Endless possibilities

Meanwhile McGrew believes that the possibilities for IoT at printing firms are endless. She thinks that sensors will grow in sophistication to provide more detailed feedback around print quality, while new sensors could verify that the right job has been printed on the right paper and communicate with internet-connected robots, which can then take it to a finishing line. Sensors could also be used in the finishing line to keep dashboards updated so that CSRs know exactly when a job is complete and ready for delivery, she said.

David Murphy, worldwide director of marketing and business development at HP PageWide Web Press Division goes so far as to say that in the future, every printed document will form a part of IoT.

“That includes everything from a printed book to a magazine, to newspapers and manuals to marketing collateral,” he says.
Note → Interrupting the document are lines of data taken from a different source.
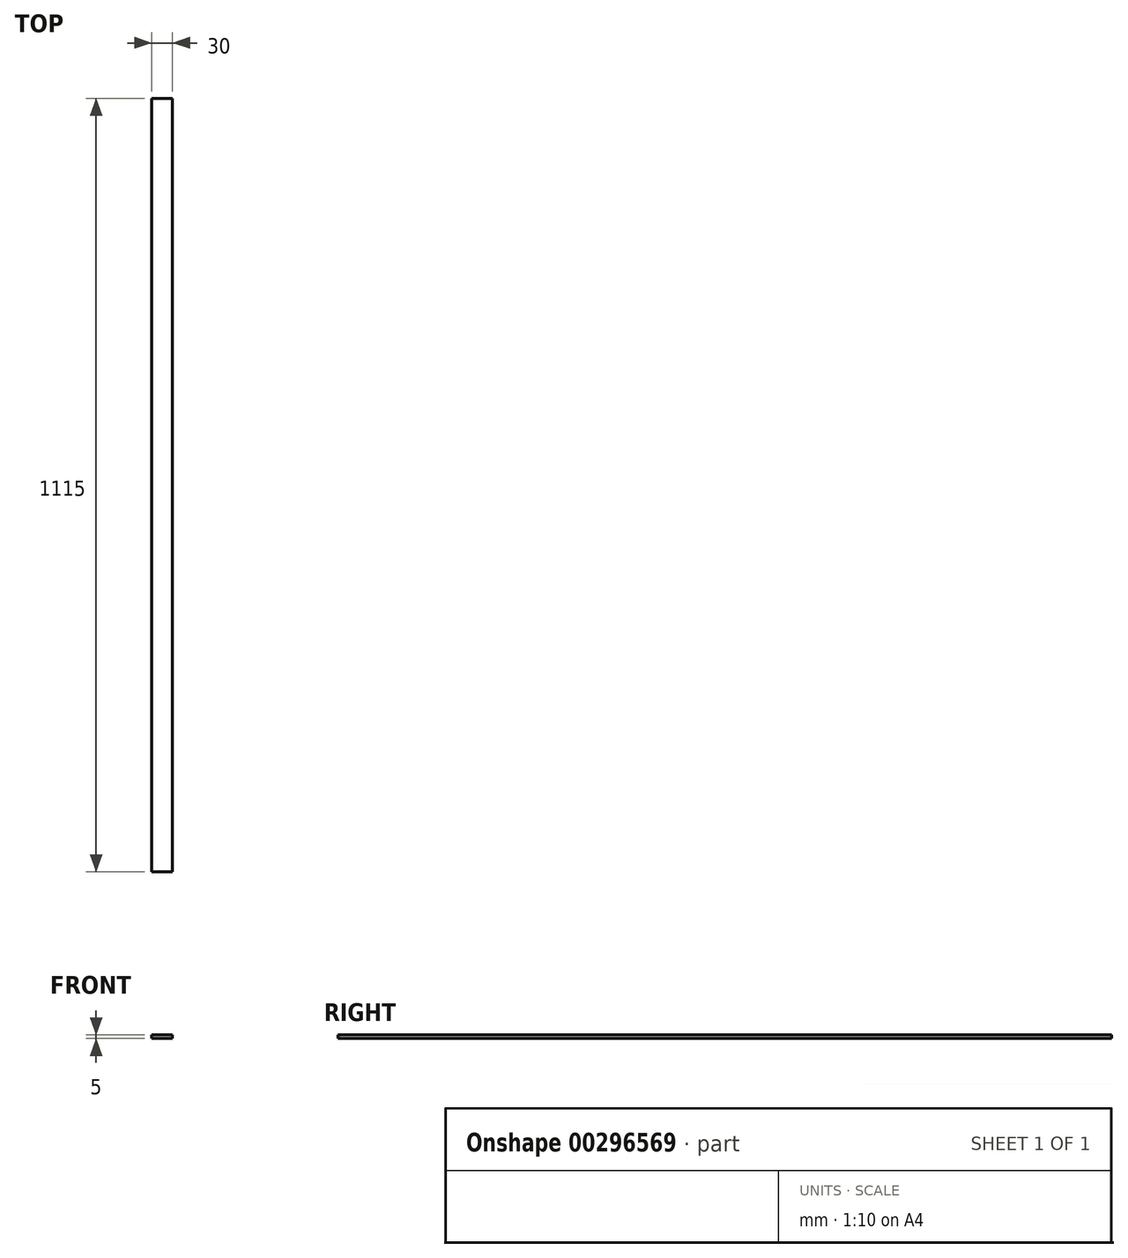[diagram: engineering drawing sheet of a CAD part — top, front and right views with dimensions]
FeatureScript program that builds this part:
annotation { "Feature Type Name" : "Feature", "Feature Type Description" : "" }
export const myFeature = defineFeature(function(context is Context, id is Id, definition is map)
    precondition{}
    {
        {
            var Q0;
            Q0=qCreatedBy(makeId("Top.planeOp"),FACE);
            var sketch = newSketch(context, id + "F0", { "sketchPlane" : qUnion([Q0])});
            skLineSegment(sketch, "E0.bottom", {"start": v(15, -557.5) * mm, "end": v(-15, -557.5) * mm});
            skLineSegment(sketch, "E0.top", {"start": v(15, 557.5) * mm, "end": v(-15, 557.5) * mm});
            skLineSegment(sketch, "E0.left", {"start": v(15, -557.5) * mm, "end": v(15, 557.5) * mm});
            skLineSegment(sketch, "E0.right", {"start": v(-15, -557.5) * mm, "end": v(-15, 557.5) * mm});
            skPoint(sketch, "E0.middle", {"position": v(0, 0) * mm});
            skSolve(sketch);
        }
        {
            var Q0;
            Q0=makeQuery(id+"F0.imprint","IMPRINT",FACE,{"disambiguationData":[TD([[makeQuery(id+"F0.imprint","IMPRINT",EDGE,{"derivedFrom":sQuery(id+"F0.wireOp",EDGE,"E0.bottom")}),-1.0]])]});
            extrude(context, id + "F1", {"entities" : qUnion([Q0]), "depth" : 5 * mm});
        }
    });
This is why the company has invested in digital watermark technology that enables users to scan a printed document using an app on a tablet, and receive extra content.

But while it is clear that IoT can be used to benefit the printing industry, there are a number of security issues that companies need to be aware of.

Connecting more devices to a company network leads to an increased attack surface, which cyber criminals are likely to exploit in order to get hold of any useful data. Gartner predicts that over 25% of identified attacks in enterprises will involve IoT, but only 44% of firms have a known IoT security policy, according to research by security firm ForeScout. 

As with most cyber-attacks, data theft is one of the biggest concerns – particularly, personal or sensitive data of clients or customers, or in the case of printers, this could even be intellectual property. The problem with many IoT devices is that they have limited or no security on the device itself, making it easy for hackers to gain access to all kinds of data.

There have also been cases where IoT devices have been used to launch cyber attacks; cyber-criminals took over internet protocol cameras, lightbulbs and thermostats where username and password combinations were easily obtainable online, and created what is known as an IoT botnet. They then directed 990Gb/s of traffic from the botnet to a security researcher’s website to take it down. An enterprise’s own IoT devices could be used in a similar way to take down its network. 

In another scenario, if IoT devices or sensors were used for critical processes, and a hacker gained access to them in order to take it offline, this could also have a detrimental effect on a company’s systems. 

In other words, IoT can create new headaches for organisations, but if the organisation is exploiting IoT, it is likely to be ahead of the curve from a cyber security perspective too, and therefore will have to extend its security practices to a whole range of new devices and sensors. 

The move towards the ever-more-networked print factory seems unstoppable, and IoT technology likely to play an increasingly important part in the future. Printers will need to be prepared to capitalise on IoT opportunities as well as being alert to the potential challenges.